I’ve had the chance to talk with countless high school students about the military, and every time I visit a classroom, the questions I hear are remarkably similar, and profoundly simple. They are questions that these kids will never hear a recruiter answer honestly, and they all boil down to: “What is it really like to be in the Army?”
When I first got out of the military in 2008, I went to file for unemployment in my hometown of Syracuse, NY, and was asked what I planned to do for work, now that I was done being a soldier.
“I’m going to write a book about the military!” I announced confidently to the interviewer. He was not visibly convinced, so I reassured him, “It’s going to be a bestseller!”
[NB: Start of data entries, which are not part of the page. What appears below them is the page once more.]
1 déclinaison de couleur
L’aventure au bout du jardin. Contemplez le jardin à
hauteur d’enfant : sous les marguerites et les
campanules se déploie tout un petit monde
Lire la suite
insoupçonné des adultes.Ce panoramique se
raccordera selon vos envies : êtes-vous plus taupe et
He gave me a look that said this day was already too long for an argument. Then he sighed, noted my answer, and approved my paperwork. I thanked him, and then set off on a road trip that led me all over the United States before bringing me back to Syracuse. After having done very little writing for several months, I went to see David Sedaris read from his newest book, When You Are Engulfed In Flames. After the reading, I waited in the two-hour line to speak to him. When it was my turn, I tripped over my words as I asked him if he had any inhibitions about writing such personal stories. Because I planned to write a book, I said, but was feeling hesitant about sharing certain details.
“I don’t think the things I write are all that personal,” he said, blowing my mind—he had just read stories about his family for two hours. How could that not be personal?
He laughed at my confusion. “I mean, I don’t write about things like sitting on the toilet or anything.” It would get easier over time, he assured me.
I said something to the effect of hoping it wouldn’t take too much time, because I really wanted to get this thing done.
“How old are you?” he asked me, packing up his table and preparing to head out into the December blizzard that had been raging all night around us.
“I’m 26,” I told him. I felt ancient already back then, war-worn from two deployments in three years, with a first failed marriage tucked securely under my belt. He just chuckled.
“Oh, you’ve got time,” he said with a smile as we put on our coats and walked out the theater doors into a wall of white flurry. “You’ve got time.”
Nearly fourteen years later, making the final edits on a book full of personal stories that are also not personal at all, it seems funny that my young self couldn’t wrap their head around this paradox, when my current self lives in it permanently. The book I’ve written comes from my experiences, but my story isn’t personal – it belongs to anyone who reads my words and feels them in their own head and heart. And it comes from not just my brain, but from anyone who’s ever asked about my military life.